ZADANIA DO ĆWICZENIA
[1] Jakie imię i nazwisko wpisano do nowej metryki wyrobionej w Moskwie, o której mowa w wywiadzie o rodzinie Zambrowskich?
[2] Kontynuuj wywiad o rodzinie Zambrowskich od ostatniego zdania, w tym samym tonie.

TEKST ĆWICZENIA
========================================================================
Temat żydowski w ogóle się w domu nie pojawiał. Rodzice pochodzili z całkowicie zasymilowanych, polskich rodzin o żydowskich korzeniach. I ja też byłem wychowywany jako Polak i komunista. Mogę panu opowiedzieć ciekawostkę, że matka była z domu Rafałowiczówna, ale tego nie ma w żadnych papierach. W Moskwie wyrobili mi całkowicie nową metrykę, w której figurowałem jako Anton Antonowicz Lutowicz i matka z domu Lutowicz, bo taki sobie przybrała pseudonim, a ojciec, Roman Zambrowski był osobą adoptującą. Z tymi pseudonimami to są w ogóle jakieś legendy, bo mój ojciec nawet w encyklopedii figuruje jako Rubin Nusbaum, co jest totalną bzdurą. Widziałem jego przedwojenne dokumenty policyjne jako I sekretarza Komunistycznego Związku Młodzieży i nigdzie tam nie ma wzmianki o nazwisku Nusbaum. Dwóch braci Różańskich funkcjonuje pod dwoma nazwiskami (jeden jako Borejsza), bo nie uzgodnili pseudonimów, ale akurat cała rodzina Zambrowskich rozsiana po całym świecie nie zmieniła nazwiska.

A skąd ta „Nasza Polska”?
Opublikowałem tam trochę artykułów, zaczęło się od polemiki z Jerzym Robertem Nowakiem, moim przyjacielem, świadkiem obrony na moim procesie w 1968 roku. Teraz mi moi koledzy z tamtej strony, jak Sergiusz Kowalski z Otwartej Rzeczpospolitej, zarzucają, że jestem antysemitą, no i Żydem, żeby mnie broń Boże antysemici nie polubili. A wszystko przez to, że pisałem prawdę o Jedwabnem, przypominając, że takich incydentów było wtedy na froncie wschodnim pełno, ale że tylko Polskę stawia się teraz za to pod pręgierzem. Więc obrywam za polemiki z naszym przyjacielem Jankiem Grossem, który ma matkę Polkę i ojca Polaka pochodzenia żydowskiego, a w Ameryce odstawia stuprocentowego Żyda i współpracuje ze środowiskami, których jedyną płaszczyzną żydowskości jest wmawianie Polakom antysemityzmu. Naraziłem się też na zarzuty Blumsztajna, ponieważ przypomniałem antysemickie odzywki Kuronia.
========================================================================
Pozycje ze źródła danych
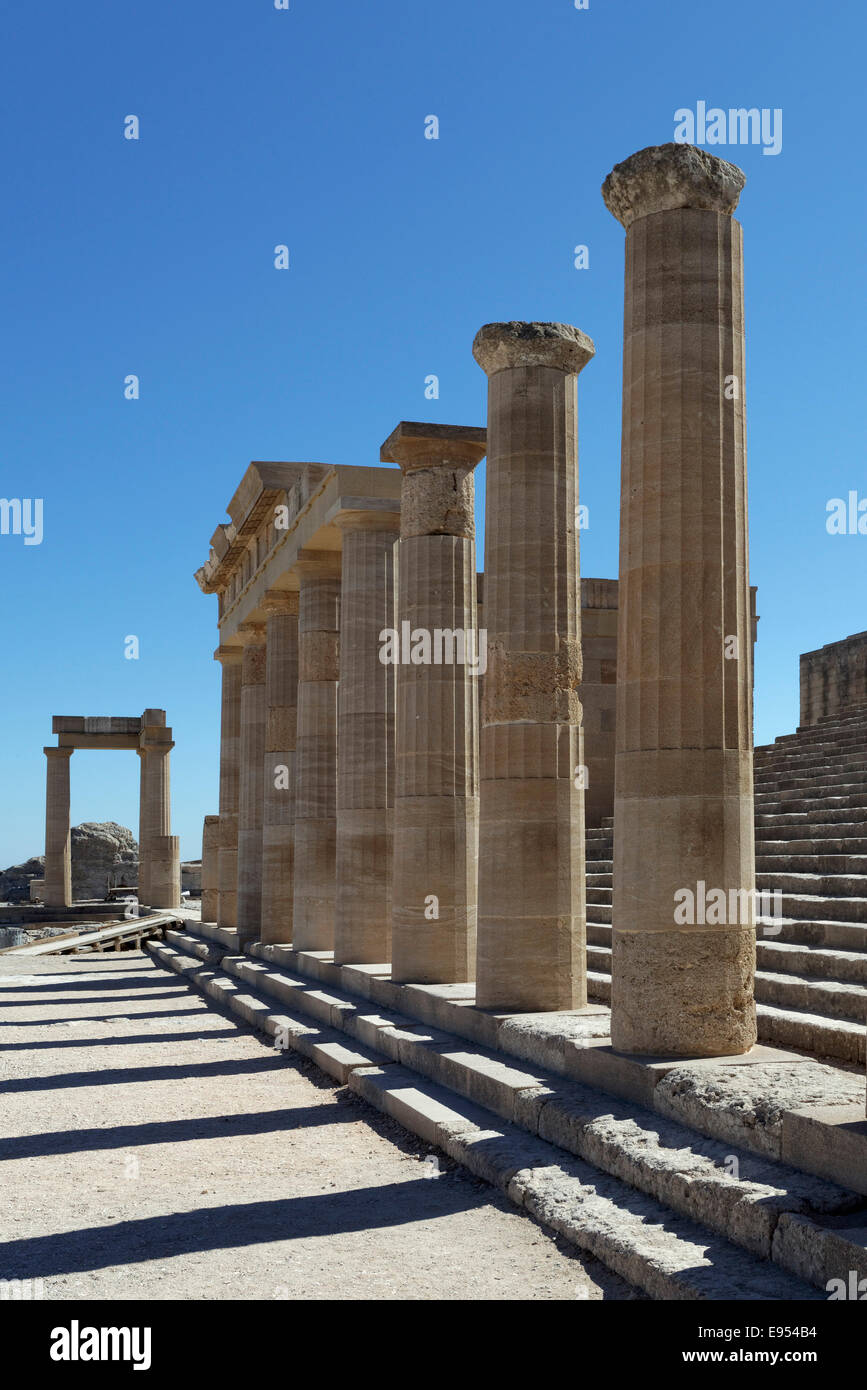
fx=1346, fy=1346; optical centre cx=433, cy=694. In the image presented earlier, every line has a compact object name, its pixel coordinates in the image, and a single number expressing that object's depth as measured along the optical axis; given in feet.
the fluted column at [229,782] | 93.81
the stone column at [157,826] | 146.51
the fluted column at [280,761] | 74.69
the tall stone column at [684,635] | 28.37
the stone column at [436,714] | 47.83
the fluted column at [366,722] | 58.29
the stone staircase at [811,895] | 30.94
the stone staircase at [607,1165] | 18.92
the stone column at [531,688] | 38.96
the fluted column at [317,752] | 66.44
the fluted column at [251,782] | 81.71
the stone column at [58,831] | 155.12
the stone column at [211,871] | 104.83
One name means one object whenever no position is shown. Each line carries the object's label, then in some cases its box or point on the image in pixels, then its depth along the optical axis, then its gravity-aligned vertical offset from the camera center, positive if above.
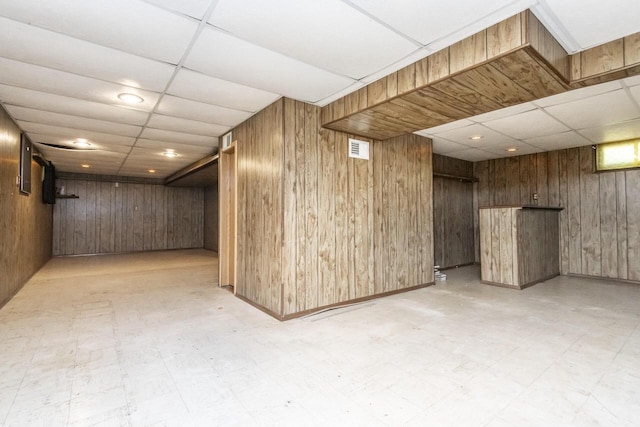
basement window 5.23 +1.03
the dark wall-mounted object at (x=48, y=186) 6.72 +0.78
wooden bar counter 4.78 -0.49
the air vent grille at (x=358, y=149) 4.04 +0.91
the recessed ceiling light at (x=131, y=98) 3.38 +1.36
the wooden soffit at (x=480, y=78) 2.11 +1.09
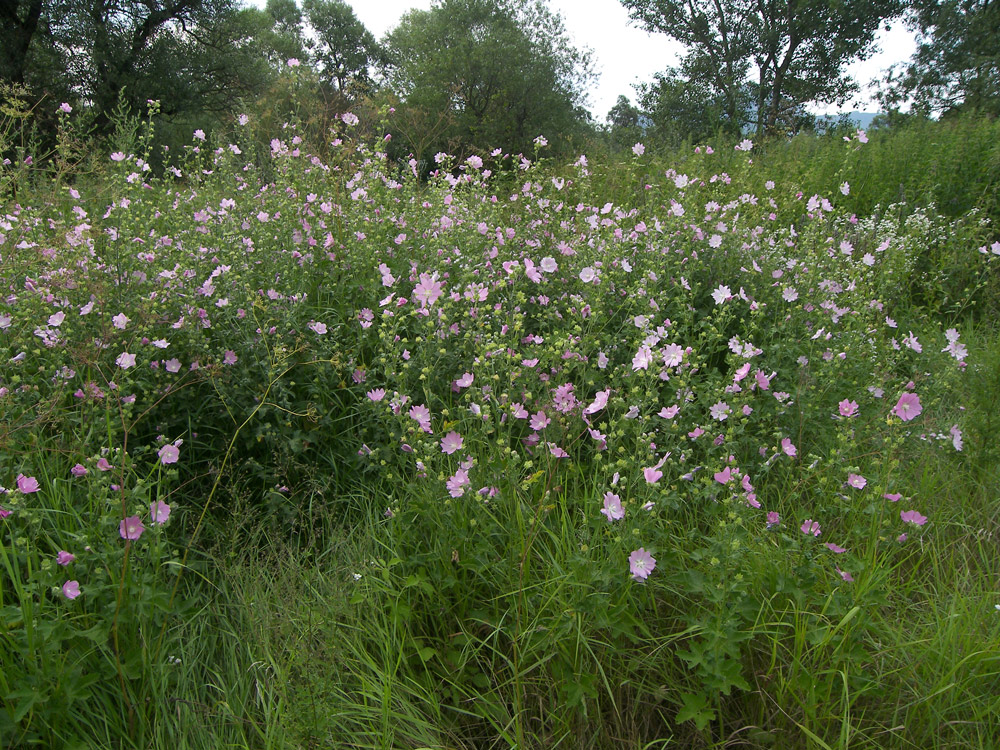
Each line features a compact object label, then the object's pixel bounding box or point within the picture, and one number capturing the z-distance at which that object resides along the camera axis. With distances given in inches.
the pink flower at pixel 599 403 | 81.5
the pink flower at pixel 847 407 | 89.5
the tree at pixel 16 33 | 601.0
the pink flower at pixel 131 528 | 62.9
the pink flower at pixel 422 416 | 77.7
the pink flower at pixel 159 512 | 66.9
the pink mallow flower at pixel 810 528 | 70.0
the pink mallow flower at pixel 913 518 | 67.8
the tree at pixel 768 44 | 1012.5
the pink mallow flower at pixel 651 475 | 64.6
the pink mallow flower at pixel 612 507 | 67.0
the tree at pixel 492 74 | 910.4
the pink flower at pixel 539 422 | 78.9
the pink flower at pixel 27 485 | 64.9
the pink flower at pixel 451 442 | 74.4
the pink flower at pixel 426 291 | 101.3
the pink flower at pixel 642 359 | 81.5
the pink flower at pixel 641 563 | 63.2
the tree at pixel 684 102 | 977.5
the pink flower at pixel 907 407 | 85.7
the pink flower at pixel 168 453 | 78.0
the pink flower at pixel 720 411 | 79.6
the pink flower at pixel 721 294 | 110.9
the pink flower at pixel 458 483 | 70.6
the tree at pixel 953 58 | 872.9
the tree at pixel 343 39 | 1595.7
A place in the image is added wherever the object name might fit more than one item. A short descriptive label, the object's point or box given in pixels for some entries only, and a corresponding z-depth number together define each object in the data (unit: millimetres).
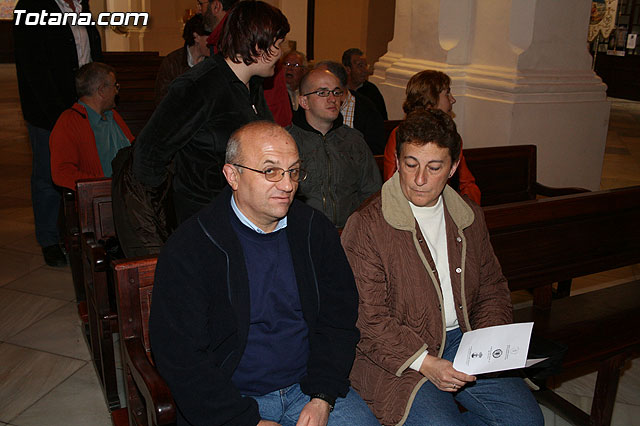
========================================================================
ODPOWIEDZI DO ZADAŃ
[1] Anton Antonowicz Lutowicz.

[2]
Nie uważa pan jednak, że pański alians z antysemitami jest co najmniej dziwaczny?
Przyjaźnię się z masą ludzi o najróżniejszych poglądach, a problem ustalenia, co jest antysemityzmem, a co nie, jest nierozstrzygnięty.

Ciężko było panu żyć jako synowi Romana Zambrowskiego?
Przez całe życie brałem w rzyć przez ojca. Nawet w więzieniu siedziałem nie ze względu na swoje zasługi, tylko przez ojca. Stalinowcy i ubecka kamaryla rodem od Moczara nienawidzili ojca, a jednocześnie Michnik i Kuroń tępili mnie. Dostawałem z obu stron.

Kochał pan ojca?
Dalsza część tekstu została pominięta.